CHICAGO – If White Sox pitcher Jake Peavy needed to scream or swear or bang his head against a wall Tuesday, he got it out of his system before his postgame interview.
By the time Peavy walked to his locker 30 minutes after the final out of a 2-1 loss to the Cubs, his emotions were in check. He stood calmly in gray flip flops, black shorts and a sleeveless T-shirt and reminisced on his second complete-game loss of the season.
“It wasn’t meant to be,” Peavy said. “You’ve got to pick it up and you’ve got to be a good teammate tomorrow, and [we’ve got to] show up and find a way to win.”
Clearly, this is the region’s most well behaved bulldog.
The Sox wasted Peavy’s gem, lost another series and slipped out of first place in one fell swoop against the last-place Cubs. Peavy limited the Cubs to one earned run in nine innings and 125 pitches, but his teammates did him no favors with an untimely error by third baseman Orlando Hudson, a botched ball in the dirt by catcher Tyler Flowers and a nine-pack of hitters that proved to be quieter than an empty upper-deck seat.
“He deserved better,” Sox manager Robin Ventura said of his tough-luck starter.
In retrospect, Peavy also deserved better than what the skeptics (myself included) had to say about him this spring.
Hopefully, we thought, he could stay healthy long enough to become trade bait. But then we rolled our eyes and asked ourselves why anyone would want to absorb that monstrosity of a contract that included $17 million this year and a $22 million club option next year.
In the blink of a fastball, Peavy has silenced his doubters.
Forget shopping Peavy on the trade market. He’s the Sox's most important pitcher in what is shaping up to be a summer-long run at an AL Central division title and a playoff spot.

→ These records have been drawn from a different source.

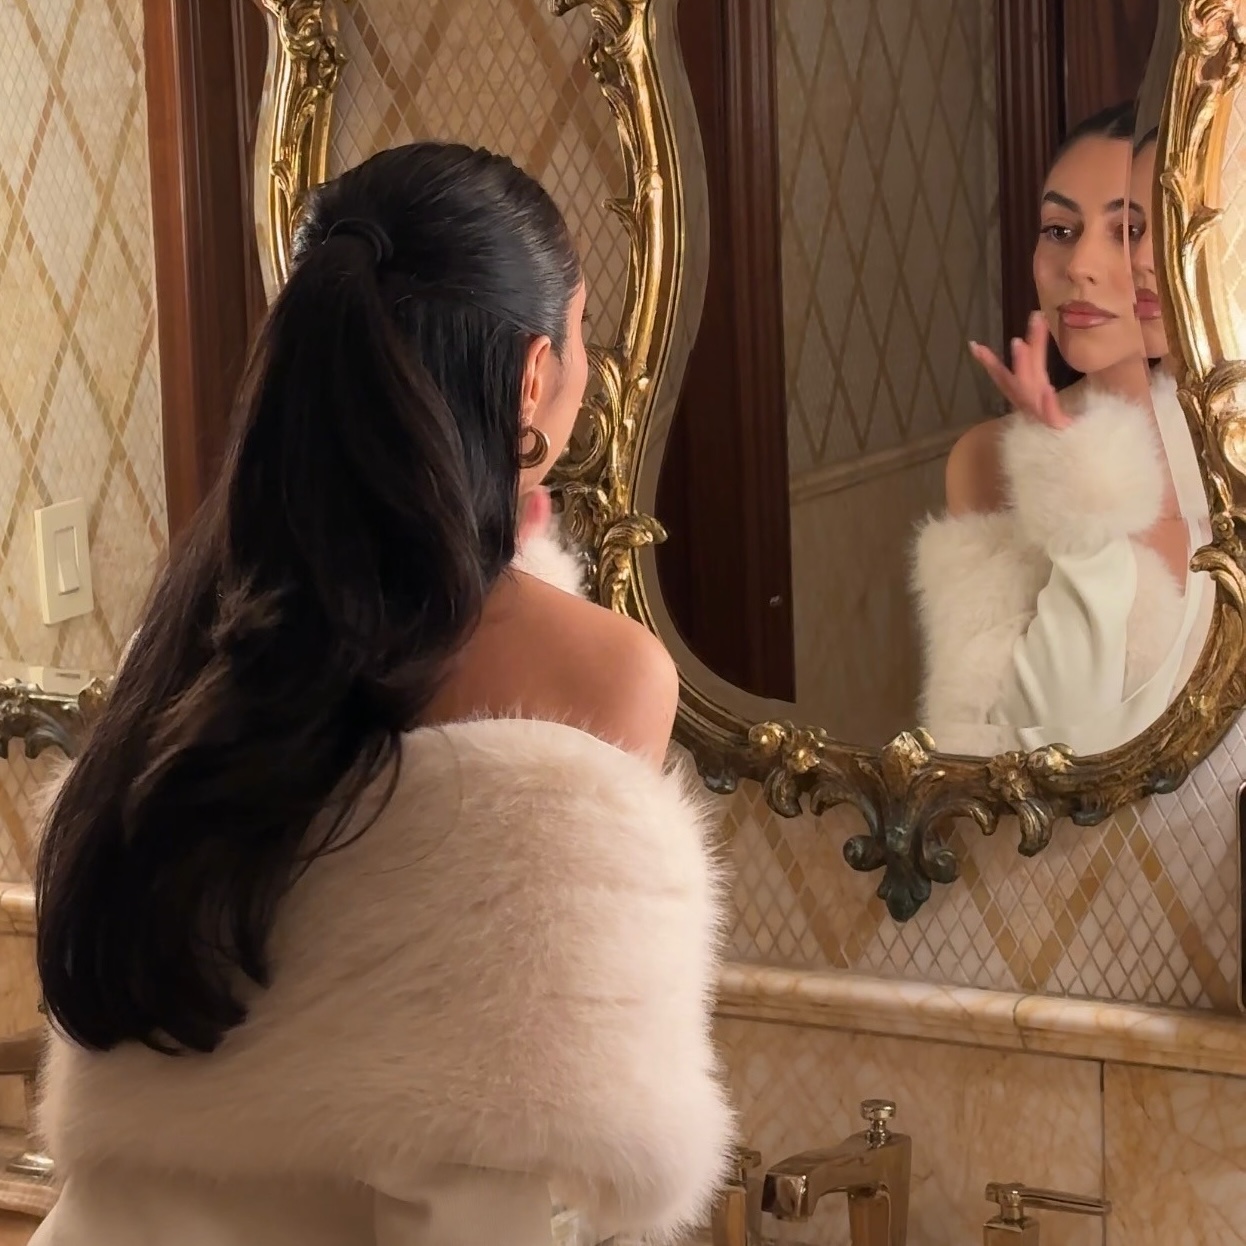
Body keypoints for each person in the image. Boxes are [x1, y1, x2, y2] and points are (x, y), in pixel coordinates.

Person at [29, 142, 734, 1246]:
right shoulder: (598, 675)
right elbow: (473, 1178)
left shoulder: (194, 639)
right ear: (533, 377)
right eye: (587, 335)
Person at [911, 104, 1194, 755]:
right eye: (1061, 230)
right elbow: (1016, 749)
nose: (1082, 265)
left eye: (1128, 229)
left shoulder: (1221, 444)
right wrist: (1074, 487)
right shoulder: (989, 460)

For the previous two-and-a-half seasons, Peavy was the great unknown in the Sox's starting rotation. He started three games in 2009, 17 games in 2010 and 18 games in 2011 as he battled a parade of injuries that would have impressed a retired NFL player.
Through 14 starts this season, he has reversed course to become Mr. Reliable.
Peavy, 31, has emerged as one of the most pleasant surprises on a Sox team filled with them. He is 6-3 with a 2.74 ERA, and he has allowed fewer walks and hits per inning than all but three starters (R.A. Dickey, Matt Cain and Jared Weaver).
Those statistics would be impressive regardless of the circumstances.
They’re especially important given the other problems in the Sox rotation.
John Danks, the Sox’s opening day starter, is sidelined indefinitely because of a shoulder strain. Indefinitely is a great adjective if you’re talking about the duration of a paid vacation or consecutive days of sunshine, but it’s a horrible word to describe a pitcher’s injury status.
The rest of the Sox starting rotation also needs Peavy to ace the next three-plus months.
Gavin Floyd is talented, but he’s way too inconsistent. Chris Sale looks like the real deal, but he’s 23 years old and has started 12 career games in the majors. Fellow southpaw Jose Quintana has started five.
Sox captain Paul Konerko said Peavy’s value was obvious.
“Peavy's been great all year,” Konerko said. “I think every start he's been out there, he's given us a chance to win.”